Airline services of the future need to be more sustainable, less stressful, provide more frequencies and continue to offer face-to-face interaction despite the social media revolution.

These are key conclusions drawn from exhaustive two-year research involving more than 1.75 million travellers released today by Airbus ahead of next week’s Farnborough International Air Show.

It found that:

•         63% of people worldwide say they will fly more by 2050
•         60% do not think social media will replace the need to see people face-to-face
•         96% believe aircraft will need to be more sustainable or ‘eco-efficient’
•        Almost 40% feel air travel is increasingly stressful

The study, which spells out what passengers want from flying in the future, also found:

•         86% of people think less fuel burn is key and 85% want a reduction in carbon emissions
•         66% want quieter aircraft and 65% want aircraft which are fully recyclable

The aircraft manufacturer’s engineering executive vice president Charles Champion said: “Aviation is the real World Wide Web. The results of the survey show that there is nothing better than face to face contact.

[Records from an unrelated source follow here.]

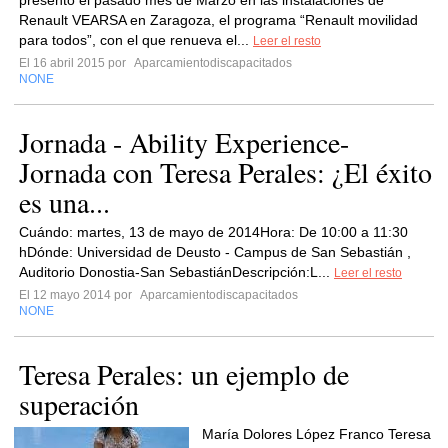
presentó el pasado mes de Marzo en las instalaciones de
Renault VEARSA en Zaragoza, el programa “Renault movilidad
para todos”, con el que renueva el...
Leer el resto
El 16 abril 2015 por
Aparcamientodiscapacitados
NONE
Jornada - Ability Experience-
Jornada con Teresa Perales: ¿El éxito
es una...
Cuándo: martes, 13 de mayo de 2014Hora: De 10:00 a 11:30
hDónde: Universidad de Deusto - Campus de San Sebastián ,
Auditorio Donostia-San SebastiánDescripción:L...
Leer el resto
El 12 mayo 2014 por
Aparcamientodiscapacitados
NONE
Teresa Perales: un ejemplo de
superación
María Dolores López Franco Teresa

“The world is woven together by a web of flights that creates ever-expanding social and economic networks: 57 million jobs, 35% of world trade, and $2.2 trillion in global GDP.”

But he as more people fly more often, the greater their expectations will be for the “end-to-end passenger experience.”

The Airbus consultation highlights a predictable list of concerns such as queues at passport control; slow check-in and baggage collection; sitting on the tarmac; and circling in holding patterns around airports.

“In London, for example, we’ve seen concern about queues at airports and people are understandably not happy about it,” Champion said.

“But the reality is those capacity constraints are a sign of things to come unless the industry can work together to cut delays, and with aviation set to double in the next 15 years, that’s what we’re looking at.”

He added: “It’s clear that people are really excited about the future of sustainable flight and we want them to be part of shaping that future.”